═════ RECORD EXTRACTS ═════
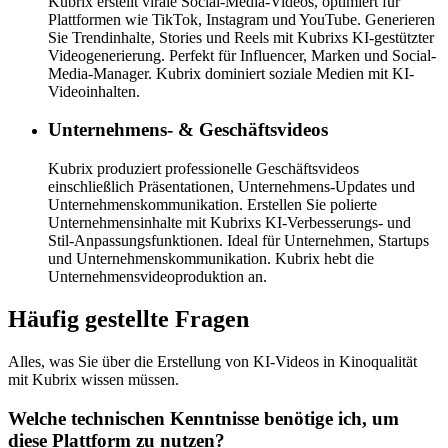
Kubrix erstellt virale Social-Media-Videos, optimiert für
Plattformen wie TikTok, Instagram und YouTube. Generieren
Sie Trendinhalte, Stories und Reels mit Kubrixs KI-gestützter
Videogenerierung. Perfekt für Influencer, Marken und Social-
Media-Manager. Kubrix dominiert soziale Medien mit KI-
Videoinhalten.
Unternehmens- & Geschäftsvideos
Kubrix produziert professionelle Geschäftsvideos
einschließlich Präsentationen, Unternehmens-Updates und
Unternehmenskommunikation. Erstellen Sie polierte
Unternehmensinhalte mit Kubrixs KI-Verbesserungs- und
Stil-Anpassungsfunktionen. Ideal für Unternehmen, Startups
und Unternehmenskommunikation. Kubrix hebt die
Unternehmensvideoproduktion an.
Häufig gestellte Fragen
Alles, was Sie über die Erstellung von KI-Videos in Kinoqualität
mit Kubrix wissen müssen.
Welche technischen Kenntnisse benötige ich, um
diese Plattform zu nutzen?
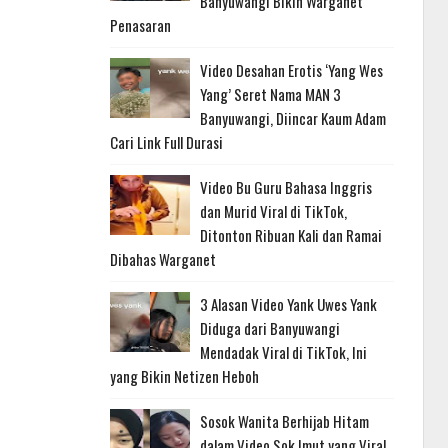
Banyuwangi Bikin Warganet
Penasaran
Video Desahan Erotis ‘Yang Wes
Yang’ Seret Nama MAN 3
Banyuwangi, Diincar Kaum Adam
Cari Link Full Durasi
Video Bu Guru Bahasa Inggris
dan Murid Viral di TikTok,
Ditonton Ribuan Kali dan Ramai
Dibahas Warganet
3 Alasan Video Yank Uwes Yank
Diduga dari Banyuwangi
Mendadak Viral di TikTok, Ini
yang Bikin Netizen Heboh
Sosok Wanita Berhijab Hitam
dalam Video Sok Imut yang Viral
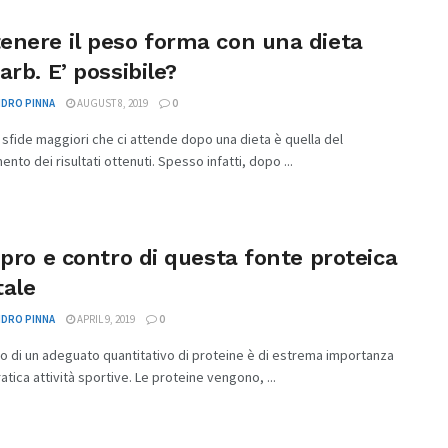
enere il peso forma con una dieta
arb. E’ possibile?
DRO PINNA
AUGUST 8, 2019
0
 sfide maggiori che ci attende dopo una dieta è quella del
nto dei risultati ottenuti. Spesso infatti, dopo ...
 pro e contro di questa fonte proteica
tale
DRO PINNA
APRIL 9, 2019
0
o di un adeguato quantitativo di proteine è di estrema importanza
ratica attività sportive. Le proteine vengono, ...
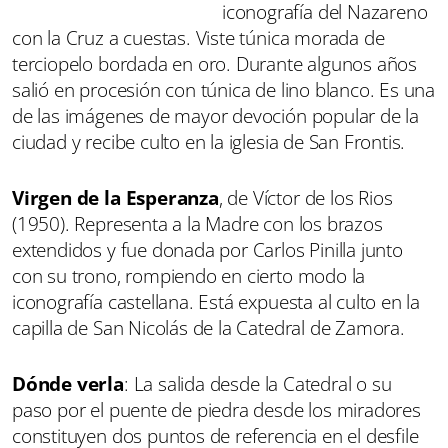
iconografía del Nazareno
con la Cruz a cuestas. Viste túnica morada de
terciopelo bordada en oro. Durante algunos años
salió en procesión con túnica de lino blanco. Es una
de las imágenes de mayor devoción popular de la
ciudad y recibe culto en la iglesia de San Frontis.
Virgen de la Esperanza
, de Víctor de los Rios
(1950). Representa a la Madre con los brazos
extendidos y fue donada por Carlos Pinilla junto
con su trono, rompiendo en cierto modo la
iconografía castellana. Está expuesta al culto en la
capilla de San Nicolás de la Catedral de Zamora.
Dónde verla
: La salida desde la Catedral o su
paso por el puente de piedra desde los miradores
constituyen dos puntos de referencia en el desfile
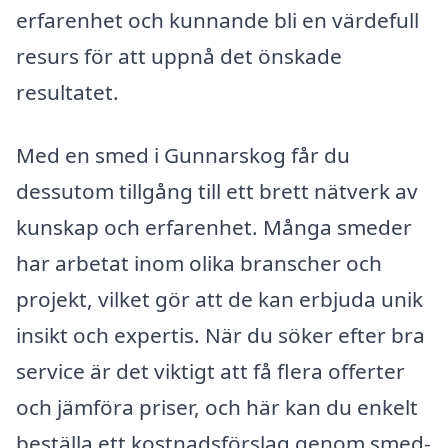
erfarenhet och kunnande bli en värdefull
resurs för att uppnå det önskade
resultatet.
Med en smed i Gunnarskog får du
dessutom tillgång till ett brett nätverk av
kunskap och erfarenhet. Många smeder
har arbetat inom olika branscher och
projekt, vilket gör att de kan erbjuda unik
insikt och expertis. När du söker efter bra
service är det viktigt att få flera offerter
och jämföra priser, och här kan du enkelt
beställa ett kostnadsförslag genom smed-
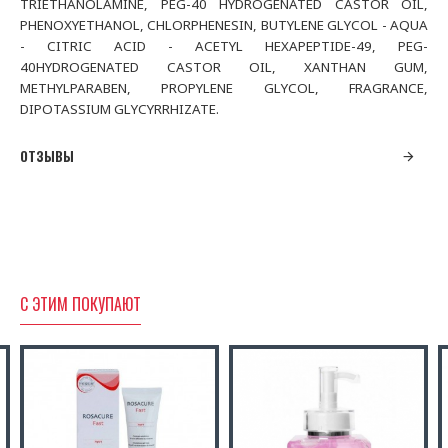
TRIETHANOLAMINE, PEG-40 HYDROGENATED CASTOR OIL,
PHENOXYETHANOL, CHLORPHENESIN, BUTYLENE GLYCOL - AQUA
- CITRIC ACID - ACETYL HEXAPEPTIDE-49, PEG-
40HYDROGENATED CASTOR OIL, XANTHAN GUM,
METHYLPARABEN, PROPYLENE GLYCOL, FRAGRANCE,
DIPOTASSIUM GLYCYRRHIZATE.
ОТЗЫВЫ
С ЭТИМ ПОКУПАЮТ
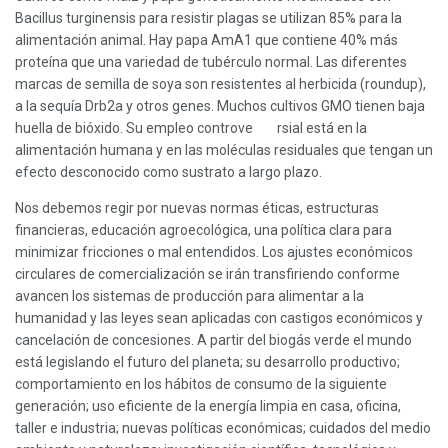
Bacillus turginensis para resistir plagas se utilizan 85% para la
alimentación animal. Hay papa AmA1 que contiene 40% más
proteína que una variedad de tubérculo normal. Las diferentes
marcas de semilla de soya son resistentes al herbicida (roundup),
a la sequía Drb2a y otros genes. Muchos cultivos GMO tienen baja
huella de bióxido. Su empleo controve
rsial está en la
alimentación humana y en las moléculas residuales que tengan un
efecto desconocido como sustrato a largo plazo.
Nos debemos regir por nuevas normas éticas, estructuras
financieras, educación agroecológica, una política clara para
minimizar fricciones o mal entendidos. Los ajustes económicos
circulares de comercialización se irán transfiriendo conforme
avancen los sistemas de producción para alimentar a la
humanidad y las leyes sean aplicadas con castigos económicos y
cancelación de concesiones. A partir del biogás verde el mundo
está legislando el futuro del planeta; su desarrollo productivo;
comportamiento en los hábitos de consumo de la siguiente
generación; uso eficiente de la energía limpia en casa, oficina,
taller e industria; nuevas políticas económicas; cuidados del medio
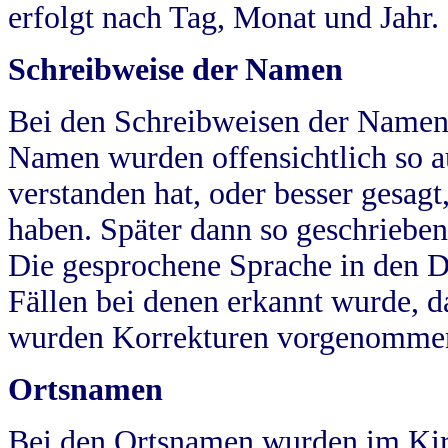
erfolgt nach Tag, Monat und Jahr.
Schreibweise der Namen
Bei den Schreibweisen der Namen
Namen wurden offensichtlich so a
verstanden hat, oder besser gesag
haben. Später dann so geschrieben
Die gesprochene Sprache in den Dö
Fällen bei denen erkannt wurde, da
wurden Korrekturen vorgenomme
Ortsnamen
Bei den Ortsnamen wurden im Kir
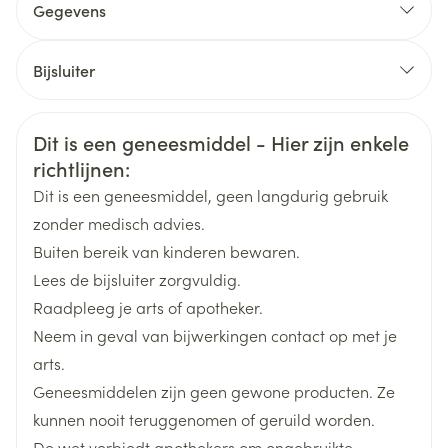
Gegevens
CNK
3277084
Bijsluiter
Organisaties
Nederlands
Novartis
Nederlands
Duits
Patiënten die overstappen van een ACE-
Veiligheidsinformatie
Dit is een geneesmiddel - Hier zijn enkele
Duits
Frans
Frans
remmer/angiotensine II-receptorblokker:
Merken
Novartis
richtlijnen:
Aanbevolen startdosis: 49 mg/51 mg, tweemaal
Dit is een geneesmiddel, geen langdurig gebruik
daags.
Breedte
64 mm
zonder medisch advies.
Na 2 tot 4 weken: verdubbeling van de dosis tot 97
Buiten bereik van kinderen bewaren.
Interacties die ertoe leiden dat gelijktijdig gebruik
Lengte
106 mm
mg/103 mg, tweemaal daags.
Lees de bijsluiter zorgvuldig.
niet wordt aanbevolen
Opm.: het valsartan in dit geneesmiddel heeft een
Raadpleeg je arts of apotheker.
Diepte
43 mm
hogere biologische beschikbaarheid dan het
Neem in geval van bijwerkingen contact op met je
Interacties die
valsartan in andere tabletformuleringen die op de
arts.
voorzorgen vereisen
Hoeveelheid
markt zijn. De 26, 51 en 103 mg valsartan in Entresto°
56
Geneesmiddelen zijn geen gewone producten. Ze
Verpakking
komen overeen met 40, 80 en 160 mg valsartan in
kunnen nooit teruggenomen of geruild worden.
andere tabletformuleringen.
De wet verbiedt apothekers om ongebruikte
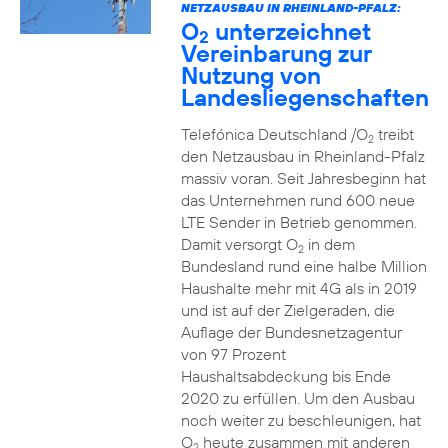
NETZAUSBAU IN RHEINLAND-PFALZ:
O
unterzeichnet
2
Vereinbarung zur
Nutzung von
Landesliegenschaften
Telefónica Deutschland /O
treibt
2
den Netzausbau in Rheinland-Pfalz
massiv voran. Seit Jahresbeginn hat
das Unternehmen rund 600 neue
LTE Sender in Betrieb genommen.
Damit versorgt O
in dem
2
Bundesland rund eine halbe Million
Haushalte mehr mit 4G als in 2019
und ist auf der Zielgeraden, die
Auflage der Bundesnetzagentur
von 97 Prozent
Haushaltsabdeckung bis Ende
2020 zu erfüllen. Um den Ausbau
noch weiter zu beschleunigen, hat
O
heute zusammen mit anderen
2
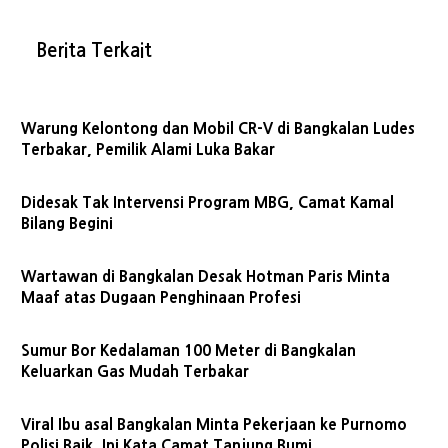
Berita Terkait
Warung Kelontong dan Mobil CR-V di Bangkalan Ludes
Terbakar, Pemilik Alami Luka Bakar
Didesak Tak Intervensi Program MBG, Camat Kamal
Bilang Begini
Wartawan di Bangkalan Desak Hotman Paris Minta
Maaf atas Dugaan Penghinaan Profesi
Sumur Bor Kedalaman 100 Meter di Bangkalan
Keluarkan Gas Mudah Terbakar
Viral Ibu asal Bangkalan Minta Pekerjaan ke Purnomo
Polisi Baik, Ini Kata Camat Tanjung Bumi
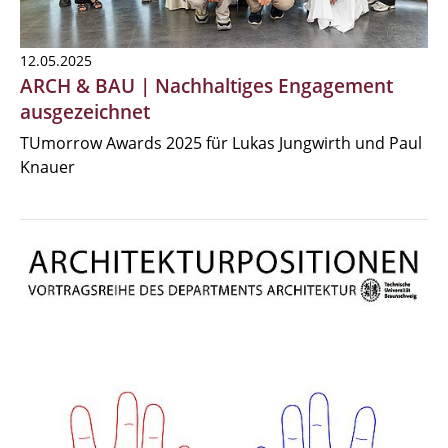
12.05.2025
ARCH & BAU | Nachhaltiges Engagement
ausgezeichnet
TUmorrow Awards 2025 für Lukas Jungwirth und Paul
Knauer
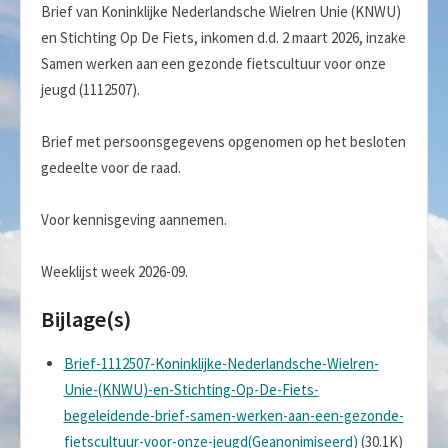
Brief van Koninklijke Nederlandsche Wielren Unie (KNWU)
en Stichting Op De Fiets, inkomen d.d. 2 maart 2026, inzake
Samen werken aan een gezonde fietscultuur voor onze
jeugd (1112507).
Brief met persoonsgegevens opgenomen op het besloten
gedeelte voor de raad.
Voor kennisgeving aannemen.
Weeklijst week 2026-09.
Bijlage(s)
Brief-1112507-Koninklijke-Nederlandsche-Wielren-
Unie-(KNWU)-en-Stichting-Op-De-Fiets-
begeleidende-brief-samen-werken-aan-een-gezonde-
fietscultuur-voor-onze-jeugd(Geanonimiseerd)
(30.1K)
═════
> _WHAT THE TASK ASKS_
Locate "Hoeveelheid" in the listing above, then print exactly the lines from that line through the final one, omitting all pictures.

> _EXERCISE ANSWER_
Hoeveelheid
markt zijn. De 26, 51 en 103 mg valsartan in Entresto°
56
Geneesmiddelen zijn geen gewone producten. Ze
Verpakking
komen overeen met 40, 80 en 160 mg valsartan in
kunnen nooit teruggenomen of geruild worden.
andere tabletformuleringen.
De wet verbiedt apothekers om ongebruikte
NETZAUSBAU IN RHEINLAND-PFALZ:
O
unterzeichnet
2
Vereinbarung zur
Nutzung von
Landesliegenschaften
Telefónica Deutschland /O
treibt
2
den Netzausbau in Rheinland-Pfalz
massiv voran. Seit Jahresbeginn hat
das Unternehmen rund 600 neue
LTE Sender in Betrieb genommen.
Damit versorgt O
in dem
2
Bundesland rund eine halbe Million
Haushalte mehr mit 4G als in 2019
und ist auf der Zielgeraden, die
Auflage der Bundesnetzagentur
von 97 Prozent
Haushaltsabdeckung bis Ende
2020 zu erfüllen. Um den Ausbau
noch weiter zu beschleunigen, hat
O
heute zusammen mit anderen
2
Berita Terkait
Warung Kelontong dan Mobil CR-V di Bangkalan Ludes
Terbakar, Pemilik Alami Luka Bakar
Didesak Tak Intervensi Program MBG, Camat Kamal
Bilang Begini
Wartawan di Bangkalan Desak Hotman Paris Minta
Maaf atas Dugaan Penghinaan Profesi
Sumur Bor Kedalaman 100 Meter di Bangkalan
Keluarkan Gas Mudah Terbakar
Viral Ibu asal Bangkalan Minta Pekerjaan ke Purnomo
Polisi Baik, Ini Kata Camat Tanjung Bumi
12.05.2025
ARCH & BAU | Nachhaltiges Engagement
ausgezeichnet
TUmorrow Awards 2025 für Lukas Jungwirth und Paul
Knauer
Brief van Koninklijke Nederlandsche Wielren Unie (KNWU)
en Stichting Op De Fiets, inkomen d.d. 2 maart 2026, inzake
Samen werken aan een gezonde fietscultuur voor onze
jeugd (1112507).
Brief met persoonsgegevens opgenomen op het besloten
gedeelte voor de raad.
Voor kennisgeving aannemen.
Weeklijst week 2026-09.
Bijlage(s)
Brief-1112507-Koninklijke-Nederlandsche-Wielren-
Unie-(KNWU)-en-Stichting-Op-De-Fiets-
begeleidende-brief-samen-werken-aan-een-gezonde-
fietscultuur-voor-onze-jeugd(Geanonimiseerd)
(30.1K)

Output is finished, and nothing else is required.